Having His Cake and Eating It, Too

Thiebaud is turning 100 and getting various celebratory shows. He still thinks his work is joyous, which it is. But it’s more. Very much the realist painter, he is attracted by colour and shape. Cakes, for example, offer a “nobility of abstract form: prisms and wedges, disks and cylinders”. Aspiring to emulate “heroes” like Morandi, his is a demanding style – “it’s actually almost ludicrous that anybody would do it”.

Tim Clark – interview: ‘This set of Hokusai’s drawings is a really important piece of the jigsaw’
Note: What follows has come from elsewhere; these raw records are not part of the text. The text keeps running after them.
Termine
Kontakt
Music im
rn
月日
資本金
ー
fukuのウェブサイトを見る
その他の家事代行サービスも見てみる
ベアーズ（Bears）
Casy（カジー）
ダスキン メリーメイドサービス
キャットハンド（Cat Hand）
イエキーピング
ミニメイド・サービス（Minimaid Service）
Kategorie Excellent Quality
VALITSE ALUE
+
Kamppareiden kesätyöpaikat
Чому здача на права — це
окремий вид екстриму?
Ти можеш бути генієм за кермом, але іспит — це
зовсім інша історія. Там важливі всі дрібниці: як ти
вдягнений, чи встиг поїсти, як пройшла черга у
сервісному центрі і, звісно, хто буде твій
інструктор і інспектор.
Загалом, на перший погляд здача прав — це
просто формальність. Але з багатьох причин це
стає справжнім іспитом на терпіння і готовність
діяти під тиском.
A newly uncovered set of Hokusai drawings shows that, well before Japan had opened itself to the world, he was a “world artist”. The drawings incorporate European ideas about perspective and use images from ancient China and India. Hokusai received commissions from the Dutch East India Company. Van Gogh was a huge fan. His human poses have a “fundamental humanism. People compare it to Rembrandt and I think that is a very good comparison.”

Death barge life

When Géricault painted his epic The Raft of the Medusa in 1818, he wanted to raise his profile with a painting that shocked. He succeeded. What makes us, still, recoil from this huge work? The “gore shock value” of dead and dying on the drifting raft is only one part. “These people are all in various stages of fight and defeat. [They face] the challenge of endurance when hope is removed, and the human necessity to locate hope again”.

Art After the Plague

Visions of death, inspired by history’s famous plagues. That most efficient of killers, the Black Death, is represented as “a gaunt, hollow-eyed woman”, wielding a scythe. A frescoe shows a cavalier on a “pale horse”, shooting diseased arrows. Poussin portrayed human chaos delivered by rats amidst Rome’s “serene architecture’. And Munch painted a hunched figure battling Spanish flu where “even the midnight sun cannot dispel the chill terror of death.”
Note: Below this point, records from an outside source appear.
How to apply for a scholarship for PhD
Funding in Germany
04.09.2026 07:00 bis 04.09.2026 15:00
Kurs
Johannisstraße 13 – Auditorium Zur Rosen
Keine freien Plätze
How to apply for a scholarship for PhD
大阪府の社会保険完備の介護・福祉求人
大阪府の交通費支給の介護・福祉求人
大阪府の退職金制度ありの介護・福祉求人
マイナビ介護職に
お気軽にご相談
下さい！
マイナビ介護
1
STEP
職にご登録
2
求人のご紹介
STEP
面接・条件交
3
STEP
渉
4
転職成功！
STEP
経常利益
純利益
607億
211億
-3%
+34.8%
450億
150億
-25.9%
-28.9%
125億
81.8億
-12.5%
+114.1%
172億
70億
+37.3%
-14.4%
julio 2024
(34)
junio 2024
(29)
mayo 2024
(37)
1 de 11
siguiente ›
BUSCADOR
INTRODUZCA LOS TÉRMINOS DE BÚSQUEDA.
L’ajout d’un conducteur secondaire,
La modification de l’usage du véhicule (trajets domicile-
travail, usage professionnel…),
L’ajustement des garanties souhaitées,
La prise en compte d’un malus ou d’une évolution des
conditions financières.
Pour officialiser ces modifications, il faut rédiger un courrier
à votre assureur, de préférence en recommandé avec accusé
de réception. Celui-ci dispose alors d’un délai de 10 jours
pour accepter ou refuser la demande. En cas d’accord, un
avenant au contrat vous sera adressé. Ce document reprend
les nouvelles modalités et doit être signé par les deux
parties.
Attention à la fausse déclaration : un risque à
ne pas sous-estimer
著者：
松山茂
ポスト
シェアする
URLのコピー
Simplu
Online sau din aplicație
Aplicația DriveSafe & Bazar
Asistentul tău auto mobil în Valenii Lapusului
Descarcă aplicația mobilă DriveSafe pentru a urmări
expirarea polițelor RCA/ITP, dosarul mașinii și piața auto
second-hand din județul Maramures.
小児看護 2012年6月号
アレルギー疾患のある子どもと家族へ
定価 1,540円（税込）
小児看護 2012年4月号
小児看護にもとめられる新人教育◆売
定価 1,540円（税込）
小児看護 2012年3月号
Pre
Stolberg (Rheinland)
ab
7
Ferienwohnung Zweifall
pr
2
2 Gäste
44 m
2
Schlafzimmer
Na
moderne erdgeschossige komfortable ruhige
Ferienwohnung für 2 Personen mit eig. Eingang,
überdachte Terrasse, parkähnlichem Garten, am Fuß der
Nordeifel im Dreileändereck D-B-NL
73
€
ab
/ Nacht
Celia Paul Redefines the Artist’s Model

A review of Celia Paul’s memoir, for once not smothered in Lucien Freud anecdotes. Portraiture is a central part of her work. “When Freud looked at Paul, she felt reduced; when Paul looks at her subjects, they are exalted. Her painting is not an act of close observation—she’s seen these people before—but some deeper communion with the person she’s aiming to fix on canvas.”

In defence of progressive deaccessioning

Amidst what seems an endless debate on deaccessioning, a pragmatic voice. Deaccessioning will happen if only because some museums need it to survive. More institutions, though, want to finance acquisitions that correct woefully lopsided collections. Critics point out that a few such acquisitions won’t correct past mistakes. True, but “no one believes undoing this legacy will be either quick or easy. The only way to begin is to begin.”